Breakthrough in spinal cord injury studies leads to promising results

Breakthrough in spinal cord injury studies leads to promising results

The test subjects included four paraplegics, all of whom were recruited for the study two years after their accident.

A new study provides promising indication that people who have suffered spinal cord injuries can regain movement in their legs and feet after their injuries. Researchers say that electrical spinal cord stimulation helps those who have been paralyzed regain some leg movement.

The study, which was released in early April, indicates that paraplegics suffering from motor paralysis and full loss of sensation below their point of injury can learn to regain some amount of voluntary control over their limbs.
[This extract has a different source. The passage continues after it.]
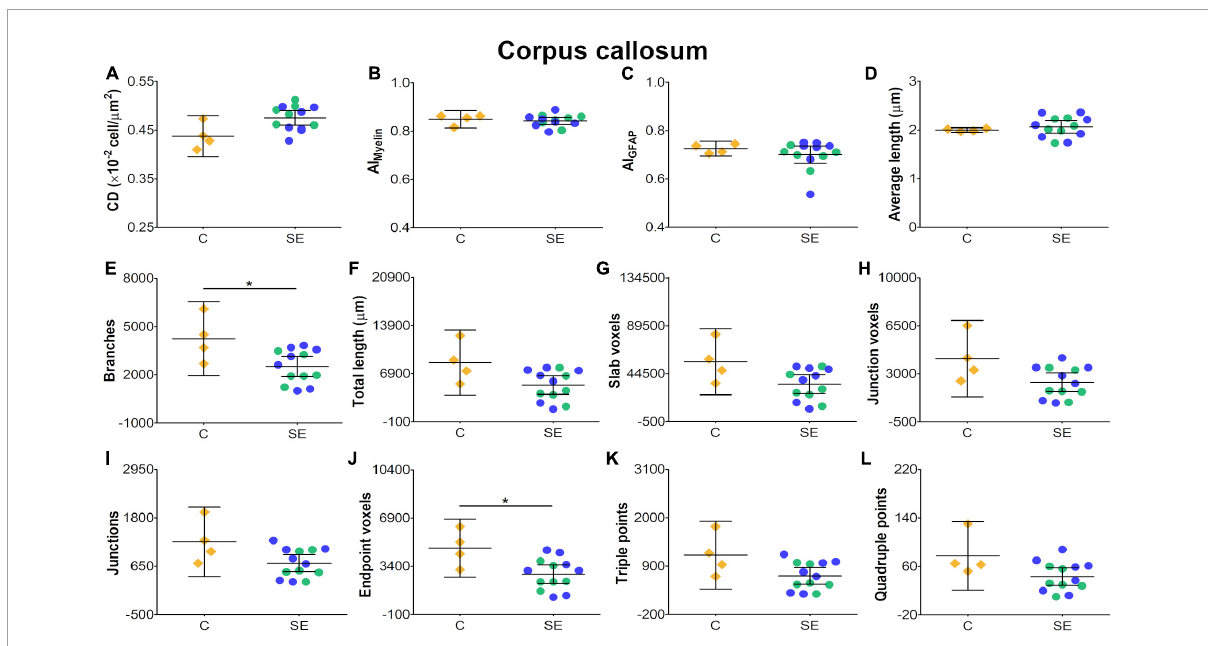
FIGURE4 Histological-derived parameters from automated cell counting analyses (A) , structure tensor (ST)-based analyses of myelin (B) , and ST (C) and skeleton-based analysis (D–L) from GFAP-stained sections in the corpus callosum. Controls are represented as yellow diamonds, kainic acid-treated as green, and pilocarpine-treated as blue circles, respectively. The bars represent the mean values with 95% CI. Differences between C and SE animals are denoted with asterisks (BH-FDR-corrected q -value * < 0.05; two-side permutation t -test). SE animals exhibited decreases in branches (E) and endpoint voxels (J) parameters as compared to controls. AI, anisotropy index; C, control; CD, cell density; SE, status epilepticus.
The method of delivery involves providing electrical spinal cord stimulation to a patient while the individual participates in certain motor tasks involving the paralyzed limbs.

This new approach showed promising results even in the first week of testing. The test subjects included four paraplegics, all of whom were recruited for the study two years after their accident.

The current trial’s success was described in a recent issue of the journal Brain. Dr. Roderic Pettigrew, director of the National Institute on Biomedical Imaging and Bioengineering, which supported the spinal cord research, said that “a large cohort of individuals, previously with little realistic hope of any meaningful recovery from spinal cord injury, may benefit from this intervention.

Paraplegic patients learned to flex ankles, toes, and knees that were previously immobilized, which suggests that even those with severed spinal cords might not require signals from the brain’s motor command center for voluntary movements.

UCLA researcher V. Reggie Edgerton, who also co-wrote the report on the new methods, explained that a combined jolt of electricity and the patient filling in certain sensory and perceptual information, the brain might enlist local motor units or otherwise discover a way through a signaling path that is normally dormant to initiate movement.

Neuroscientist Susan Harkema was at her research lab at the University of Louisville, with her back turned to her subject as she read readings on her computer screen when the patient called out to her that he could move his toe.

The purpose of Harkema’s study, which included sending electrical stimulation through broken spinal cords, was to increase understanding about nerve pathways rather than try to make patients move.

Thinking that the movement was involuntary, such as a spasm, Harkema was surprised when the patient was able to move toes on his left and right feet on command.

Harkema’s study is being published in the journal Brain and is being hailed as a “breakthrough” in spinal cord injuries.